Content starts
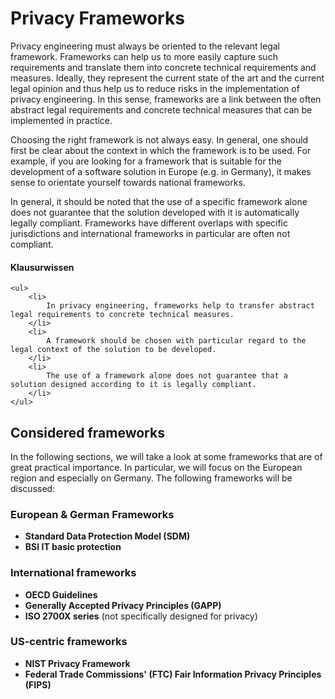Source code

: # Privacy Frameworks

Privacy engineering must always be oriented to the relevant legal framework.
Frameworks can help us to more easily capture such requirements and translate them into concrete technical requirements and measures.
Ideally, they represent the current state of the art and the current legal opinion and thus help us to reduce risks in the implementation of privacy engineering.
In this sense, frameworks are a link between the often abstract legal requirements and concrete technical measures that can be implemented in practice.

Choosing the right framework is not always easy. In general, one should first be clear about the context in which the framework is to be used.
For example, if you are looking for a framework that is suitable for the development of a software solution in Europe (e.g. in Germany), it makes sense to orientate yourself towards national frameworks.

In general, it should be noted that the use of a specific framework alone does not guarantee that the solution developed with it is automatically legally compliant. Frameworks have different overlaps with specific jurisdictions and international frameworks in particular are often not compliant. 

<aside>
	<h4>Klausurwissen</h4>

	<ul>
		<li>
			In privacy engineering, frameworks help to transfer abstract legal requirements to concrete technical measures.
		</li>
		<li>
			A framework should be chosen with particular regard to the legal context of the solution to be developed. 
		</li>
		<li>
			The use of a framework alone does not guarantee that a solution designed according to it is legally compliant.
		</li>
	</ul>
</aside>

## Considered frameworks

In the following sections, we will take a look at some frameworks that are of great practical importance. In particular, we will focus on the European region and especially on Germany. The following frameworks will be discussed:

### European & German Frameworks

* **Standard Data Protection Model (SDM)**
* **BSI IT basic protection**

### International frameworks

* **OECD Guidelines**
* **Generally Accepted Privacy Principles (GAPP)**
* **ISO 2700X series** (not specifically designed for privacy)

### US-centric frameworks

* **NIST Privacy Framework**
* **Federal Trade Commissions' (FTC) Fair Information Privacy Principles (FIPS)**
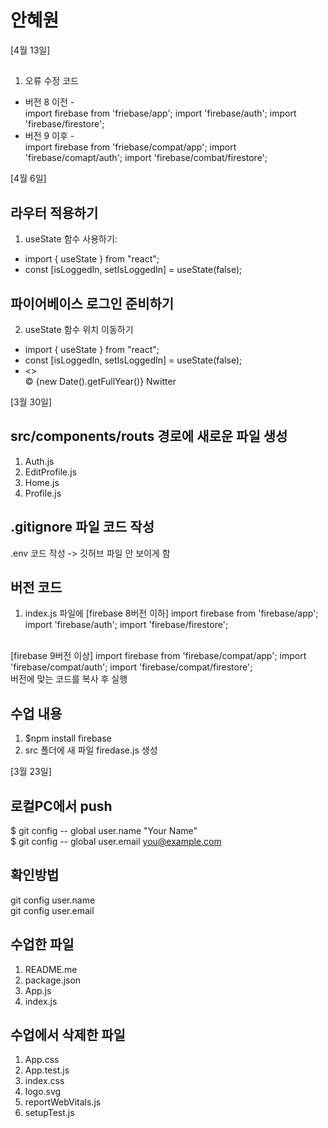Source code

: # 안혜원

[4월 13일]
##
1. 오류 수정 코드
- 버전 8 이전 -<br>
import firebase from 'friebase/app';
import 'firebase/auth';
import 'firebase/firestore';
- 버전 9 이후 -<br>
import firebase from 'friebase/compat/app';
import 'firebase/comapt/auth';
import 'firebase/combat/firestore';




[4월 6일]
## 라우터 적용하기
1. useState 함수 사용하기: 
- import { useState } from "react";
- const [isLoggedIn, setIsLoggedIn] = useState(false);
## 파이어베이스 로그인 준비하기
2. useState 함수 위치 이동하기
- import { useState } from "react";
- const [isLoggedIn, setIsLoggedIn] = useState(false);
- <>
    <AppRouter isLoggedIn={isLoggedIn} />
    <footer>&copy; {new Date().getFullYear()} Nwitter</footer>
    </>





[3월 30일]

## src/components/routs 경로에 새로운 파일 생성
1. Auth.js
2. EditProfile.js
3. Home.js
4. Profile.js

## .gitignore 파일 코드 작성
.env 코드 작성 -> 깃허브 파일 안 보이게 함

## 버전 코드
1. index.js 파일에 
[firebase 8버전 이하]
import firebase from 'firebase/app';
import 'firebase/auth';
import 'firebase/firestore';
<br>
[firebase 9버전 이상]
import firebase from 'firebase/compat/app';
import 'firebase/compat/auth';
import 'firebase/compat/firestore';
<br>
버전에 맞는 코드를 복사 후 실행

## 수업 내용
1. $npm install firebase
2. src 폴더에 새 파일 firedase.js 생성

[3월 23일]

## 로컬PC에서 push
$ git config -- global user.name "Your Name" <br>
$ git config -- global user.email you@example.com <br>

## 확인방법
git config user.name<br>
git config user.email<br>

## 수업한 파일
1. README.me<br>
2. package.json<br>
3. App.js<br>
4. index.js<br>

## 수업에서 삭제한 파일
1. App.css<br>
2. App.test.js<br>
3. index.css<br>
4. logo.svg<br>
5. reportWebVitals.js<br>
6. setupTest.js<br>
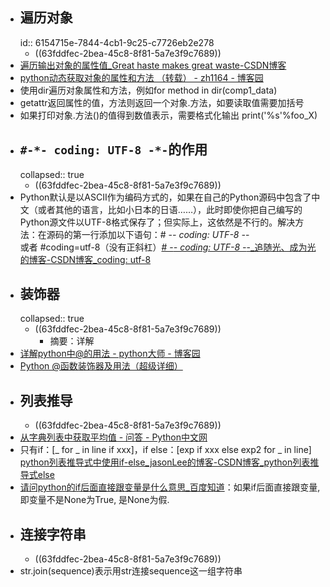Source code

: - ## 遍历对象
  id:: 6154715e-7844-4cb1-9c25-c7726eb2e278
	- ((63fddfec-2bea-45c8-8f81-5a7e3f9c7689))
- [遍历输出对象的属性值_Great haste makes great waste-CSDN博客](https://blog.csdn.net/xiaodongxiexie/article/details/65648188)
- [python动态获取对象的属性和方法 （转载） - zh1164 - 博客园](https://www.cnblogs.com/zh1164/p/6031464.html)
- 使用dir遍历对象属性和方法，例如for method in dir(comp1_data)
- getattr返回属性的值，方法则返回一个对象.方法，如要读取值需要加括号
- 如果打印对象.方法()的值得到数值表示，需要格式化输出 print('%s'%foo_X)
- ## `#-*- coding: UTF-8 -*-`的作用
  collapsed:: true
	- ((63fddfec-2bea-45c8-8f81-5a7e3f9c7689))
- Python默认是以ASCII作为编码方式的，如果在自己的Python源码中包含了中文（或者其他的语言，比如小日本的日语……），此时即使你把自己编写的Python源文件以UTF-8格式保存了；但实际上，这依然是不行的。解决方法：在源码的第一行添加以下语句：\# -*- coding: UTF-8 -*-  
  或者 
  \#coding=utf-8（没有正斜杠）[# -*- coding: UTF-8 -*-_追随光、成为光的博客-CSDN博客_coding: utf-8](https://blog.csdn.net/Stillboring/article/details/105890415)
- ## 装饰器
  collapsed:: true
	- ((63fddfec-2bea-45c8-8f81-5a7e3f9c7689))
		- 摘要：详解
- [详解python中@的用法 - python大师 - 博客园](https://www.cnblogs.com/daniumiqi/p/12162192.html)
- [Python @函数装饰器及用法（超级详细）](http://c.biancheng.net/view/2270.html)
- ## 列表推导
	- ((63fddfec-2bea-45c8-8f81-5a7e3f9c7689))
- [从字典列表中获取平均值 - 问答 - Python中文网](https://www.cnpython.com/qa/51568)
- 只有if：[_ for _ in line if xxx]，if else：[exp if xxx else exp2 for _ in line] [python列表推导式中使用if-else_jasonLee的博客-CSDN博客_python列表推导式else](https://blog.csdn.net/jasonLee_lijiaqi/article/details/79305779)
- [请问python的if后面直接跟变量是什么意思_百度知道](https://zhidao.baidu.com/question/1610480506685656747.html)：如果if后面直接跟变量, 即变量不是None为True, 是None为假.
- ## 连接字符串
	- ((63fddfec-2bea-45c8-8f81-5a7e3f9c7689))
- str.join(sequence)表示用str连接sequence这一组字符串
Content ends
§ Aim of the exercise: Since only the total is wanted, work out how many lines of the data above contain "config" and state it alone.

§ The answer: 4